- Born: 31 December 1948 Clontarf, Dublin, Ireland
- Died: 28 November 2019 (aged 70) Waterford, Ireland
- Genres: Country, rock
- Occupations: Musician, songwriter, producer
- Instruments: Vocals, guitar
- Formerly of: John Prine, Nanci Griffith, Everly Brothers, Townes Van Zandt, Lee Clayton,

= Philip Donnelly (musician) =

Irish musician (1948–2019)

Philip Donnelly (31 December 1948 – 28 November 2019) was a guitarist, songwriter and producer born in Clontarf, Dublin. Known as the Clontarf Cowboy, he gained international recognition touring and recording with artists such as the Everly Brothers, Johnny Cash, Nanci Griffith, Townes Van Zandt, John Prine and Donovan.

==Career==
Philip Donnelly began his music career in the late 1960s with the Dublin-based band Portrait, which morphed into the rock band Elmer Fudd; the band supported Thin Lizzy in 1971. Later that year Donnelly left the band to tour with Donovan.

After touring with Donovan in 1974, Donnelly decided to settle in Los Angeles, where he first began to work with Lee Clayton. Donnelly eventually worked on four Lee Clayton albums as a guitarist, composer and backing vocalist. Donnelly had unique style as a guitarist, blending rock, folk, Irish traditional music and country, which saw him become a much in-demand session musician. In the early 1980's he moved to Nashville, where he came to the attention of producer Jim Rooney. Over the next eleven years he worked with a number of country and folks artists including: Guy Clark, Don Williams, Jim Rooney, Emmylou Harris, The Everly Brothers and Johnny Cash. In particular he was associated with Nanci Griffith playing guitar on eight of her albums, including her Grammy-winning album Other Voices, Other Rooms. He also co-wrote the Crystal Gayle hit "Livin' in These Troubled Times" with Roger Cooke and Sam Hogin. The song went on to win the BMI Country Song of the Year award.

==Ireland==
In his native Ireland he is perhaps best known for his work with John Prine. Donnelly played guitar on John Prine's albums Aimless Love and German Afternoons. He first met Prine in 1980 and played and toured with Prine throughout the 1980s and early '90s. In 1986 Donnelly was also responsible for bringing Prine to Ireland for the first time, where he played a number of small venues before Donnelly invited Prine to take part in his televised concert series for RTÉ called The Session, recorded at the newly opened Point Depot in 1988.

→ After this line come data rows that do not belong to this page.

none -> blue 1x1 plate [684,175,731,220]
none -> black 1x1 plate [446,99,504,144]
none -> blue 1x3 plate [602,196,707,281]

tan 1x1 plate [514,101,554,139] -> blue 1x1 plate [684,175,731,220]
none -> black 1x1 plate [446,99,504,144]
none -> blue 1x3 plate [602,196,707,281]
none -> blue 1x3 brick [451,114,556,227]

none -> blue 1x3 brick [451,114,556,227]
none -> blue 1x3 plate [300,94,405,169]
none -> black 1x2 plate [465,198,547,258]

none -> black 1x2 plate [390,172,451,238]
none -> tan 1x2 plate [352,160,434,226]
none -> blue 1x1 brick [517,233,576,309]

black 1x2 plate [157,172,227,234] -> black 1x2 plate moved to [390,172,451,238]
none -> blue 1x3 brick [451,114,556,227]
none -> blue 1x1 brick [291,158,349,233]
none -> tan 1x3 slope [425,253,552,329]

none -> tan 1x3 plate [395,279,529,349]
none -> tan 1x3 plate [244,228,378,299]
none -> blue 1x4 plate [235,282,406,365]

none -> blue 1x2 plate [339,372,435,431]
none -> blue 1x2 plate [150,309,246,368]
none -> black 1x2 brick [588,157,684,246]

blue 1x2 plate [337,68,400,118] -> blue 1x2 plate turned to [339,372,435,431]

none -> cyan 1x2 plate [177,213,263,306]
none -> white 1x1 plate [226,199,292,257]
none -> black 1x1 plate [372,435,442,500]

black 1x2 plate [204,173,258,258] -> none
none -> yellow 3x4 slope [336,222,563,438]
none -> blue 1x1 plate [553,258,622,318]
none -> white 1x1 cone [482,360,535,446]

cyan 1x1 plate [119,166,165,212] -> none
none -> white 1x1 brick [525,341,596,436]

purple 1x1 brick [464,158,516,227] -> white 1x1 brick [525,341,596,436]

Donnelly returned to Ireland in the late 1980s to help care for his mother, settling in Clonmel, County Tipperary. He continued to write music and worked with a number of Irish artists including Clannad, the Fleadh Cowboys, The Hothouse Flowers and De Dannan. In 1994 he produced Townes Van Zandt's last studio album No Deeper Blue. In 1978 Donnelly had played guitar on Van Zandt's album Flyin' Shoes and Van Zandt claimed that it came to him in a dream that he should make another record with Philip Donnelly. Van Zandt flew to Ireland where Donnelly had booked ten days at the Xeric studios in Limerick. For the recording Donnelly brought together some of the leading folk and traditional musicians in Ireland, including Robbie Brennan on drums, Declan Masterson on the Uilleann pipes and Paul Kelly on fiddle. The singer-songwriter Donovan also appears on the album playing harmonica.

From the mid-90s onward Donnelly toured Ireland and recorded as a solo artist and with his band The Regulators. In 2015 he released his final album Beyond the Pale his first studio album for nearly 15 years, which included duets with John Prine and Crystal Gayle.

==Discography==

- Philip Donnelly
- Town and Country (1988)
- Silver Station (1991)
- Live At The Midleton Folk Club Philip Donnelly And The Free Range Picker's Almost Unplugged (2003)
- Beyond the Pale (2015)

- The Regulators
- Inner Feelings (1995)
- The Spirit of Communication (1997)

==Death==
Philip Donnelly died in University Hospital Waterford on 28 November 2019, at the age of 70.